Vince Maguire is an expatriate American journalist who is living in Warsaw and working as a features writer for an English-language paper. Although he's lived there for a decade, he's remained quite unconnected from his family and former life in New York. All that changes when he gets a phone call in the middle of the night from his brother, Teddy, saying that he'll be arriving in Warsaw the following day. When Vince goes to the airport, Teddy is not to be found. Instead, a man by the name of Marty Forlani meets him and tells him that his brother is in trouble. That's an understatement. Vince unwittingly goes along with Marty and ends up in the middle of an assassination attempt, and he looks guilty as hell. When the apartment of his some-time girlfriend, Zuzanna, is blown up, he knows it's time to get out of town.

After putting a few clues together, Vince makes his way to northern Alberta, Canada. He believes that his brother is working for an oil company there.

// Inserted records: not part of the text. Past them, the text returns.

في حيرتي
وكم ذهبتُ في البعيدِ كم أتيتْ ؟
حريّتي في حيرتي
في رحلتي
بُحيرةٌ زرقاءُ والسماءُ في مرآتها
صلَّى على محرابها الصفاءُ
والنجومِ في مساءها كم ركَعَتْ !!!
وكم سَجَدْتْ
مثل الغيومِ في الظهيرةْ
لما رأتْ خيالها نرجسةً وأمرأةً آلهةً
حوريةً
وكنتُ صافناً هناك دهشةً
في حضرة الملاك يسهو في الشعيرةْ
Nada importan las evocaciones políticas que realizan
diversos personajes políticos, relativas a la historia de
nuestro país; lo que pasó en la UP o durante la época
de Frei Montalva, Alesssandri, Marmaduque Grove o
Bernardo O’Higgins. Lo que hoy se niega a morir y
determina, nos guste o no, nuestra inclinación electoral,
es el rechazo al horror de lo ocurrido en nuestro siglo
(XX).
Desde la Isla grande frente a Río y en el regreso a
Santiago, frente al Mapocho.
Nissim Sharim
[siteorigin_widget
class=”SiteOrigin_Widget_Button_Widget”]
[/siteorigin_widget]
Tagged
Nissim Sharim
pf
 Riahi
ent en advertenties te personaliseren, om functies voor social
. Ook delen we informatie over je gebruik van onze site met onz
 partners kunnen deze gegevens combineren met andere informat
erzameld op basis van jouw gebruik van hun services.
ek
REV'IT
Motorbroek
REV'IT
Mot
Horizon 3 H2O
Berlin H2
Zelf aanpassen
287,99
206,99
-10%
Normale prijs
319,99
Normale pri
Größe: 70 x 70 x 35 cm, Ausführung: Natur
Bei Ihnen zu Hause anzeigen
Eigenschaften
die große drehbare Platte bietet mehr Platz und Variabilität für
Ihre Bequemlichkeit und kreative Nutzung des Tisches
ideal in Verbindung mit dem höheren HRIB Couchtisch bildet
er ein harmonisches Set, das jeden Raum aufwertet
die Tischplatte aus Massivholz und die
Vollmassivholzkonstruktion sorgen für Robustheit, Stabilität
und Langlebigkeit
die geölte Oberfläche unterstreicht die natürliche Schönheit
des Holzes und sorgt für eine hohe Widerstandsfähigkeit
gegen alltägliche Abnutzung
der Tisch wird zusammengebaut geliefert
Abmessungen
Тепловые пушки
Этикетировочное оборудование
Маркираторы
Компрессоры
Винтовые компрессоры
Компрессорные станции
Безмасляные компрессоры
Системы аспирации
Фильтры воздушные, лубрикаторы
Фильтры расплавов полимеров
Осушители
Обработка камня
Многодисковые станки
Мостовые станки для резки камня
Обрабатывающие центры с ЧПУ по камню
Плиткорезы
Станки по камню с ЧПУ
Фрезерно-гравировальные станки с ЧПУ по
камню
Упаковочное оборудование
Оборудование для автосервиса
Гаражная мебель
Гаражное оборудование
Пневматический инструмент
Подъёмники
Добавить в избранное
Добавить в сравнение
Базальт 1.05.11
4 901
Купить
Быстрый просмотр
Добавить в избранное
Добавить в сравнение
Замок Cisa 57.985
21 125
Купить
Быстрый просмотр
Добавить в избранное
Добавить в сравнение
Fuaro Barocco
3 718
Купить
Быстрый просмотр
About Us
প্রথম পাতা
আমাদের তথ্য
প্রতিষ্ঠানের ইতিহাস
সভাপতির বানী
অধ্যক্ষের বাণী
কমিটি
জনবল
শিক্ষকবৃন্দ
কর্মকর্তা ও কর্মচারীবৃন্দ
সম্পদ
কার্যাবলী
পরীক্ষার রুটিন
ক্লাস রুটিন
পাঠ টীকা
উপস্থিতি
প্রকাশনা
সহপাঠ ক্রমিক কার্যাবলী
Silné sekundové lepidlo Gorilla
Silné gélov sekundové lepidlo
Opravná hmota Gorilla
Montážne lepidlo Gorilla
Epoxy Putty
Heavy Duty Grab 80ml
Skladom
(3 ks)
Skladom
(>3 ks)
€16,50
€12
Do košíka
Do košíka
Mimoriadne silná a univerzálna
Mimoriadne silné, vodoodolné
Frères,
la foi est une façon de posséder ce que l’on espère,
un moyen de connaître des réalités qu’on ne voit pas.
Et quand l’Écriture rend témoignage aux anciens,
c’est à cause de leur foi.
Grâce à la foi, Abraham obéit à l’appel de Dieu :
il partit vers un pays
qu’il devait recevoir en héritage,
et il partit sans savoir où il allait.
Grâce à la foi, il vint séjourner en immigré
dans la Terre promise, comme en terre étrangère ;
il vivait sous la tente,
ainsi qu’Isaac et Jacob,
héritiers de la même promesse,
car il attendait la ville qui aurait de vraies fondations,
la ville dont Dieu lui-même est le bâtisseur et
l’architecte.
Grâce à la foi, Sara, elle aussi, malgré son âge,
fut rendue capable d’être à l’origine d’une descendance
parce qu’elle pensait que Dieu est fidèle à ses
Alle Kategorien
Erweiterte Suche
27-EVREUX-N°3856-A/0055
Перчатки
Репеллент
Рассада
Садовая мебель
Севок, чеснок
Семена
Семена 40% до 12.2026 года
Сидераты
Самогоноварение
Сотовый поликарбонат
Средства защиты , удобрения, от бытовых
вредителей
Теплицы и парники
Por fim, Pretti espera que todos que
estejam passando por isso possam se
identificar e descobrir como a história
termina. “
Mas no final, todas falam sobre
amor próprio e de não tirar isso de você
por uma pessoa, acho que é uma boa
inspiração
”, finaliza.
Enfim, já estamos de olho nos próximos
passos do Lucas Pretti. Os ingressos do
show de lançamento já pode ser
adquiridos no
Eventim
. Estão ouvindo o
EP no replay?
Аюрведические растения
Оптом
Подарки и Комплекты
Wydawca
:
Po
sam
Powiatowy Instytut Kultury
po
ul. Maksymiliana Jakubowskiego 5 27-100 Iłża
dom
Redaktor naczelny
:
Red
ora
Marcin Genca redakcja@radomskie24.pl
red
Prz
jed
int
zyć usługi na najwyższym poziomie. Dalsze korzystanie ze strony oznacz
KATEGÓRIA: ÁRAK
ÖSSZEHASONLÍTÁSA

Vince needs to know if he's been set up by his brother or if there's something else going on that would explain the intrigue that has taken over his life. Could he be the victim of his brother's greed? It appears that a group of scientists have uncovered a way to produce oil that is far more efficient and effective than current methods.

Owad excels at building suspense, and the reader is never certain what the truth is. As much as you'd like to believe otherwise, it looks highly likely that Teddy has betrayed his brother. Relying on his skills developed through years of investigative reporting, Vince uncovers the truth, with his heart being broken more than once.

I enjoyed Owad's writing style. He has a deft hand with dialogue, and the narrative progressed at a good pace. The descriptions of life in Poland were well done, and the main characters who associated with Vince really came to life. The "bad guys" were less effectively drawn, particularly two men Vince referred to as "The Tweedles". Although I found the rationale for all of the murderous activity less than engaging, I was quite caught up in Vince's relationships, friend and family alike.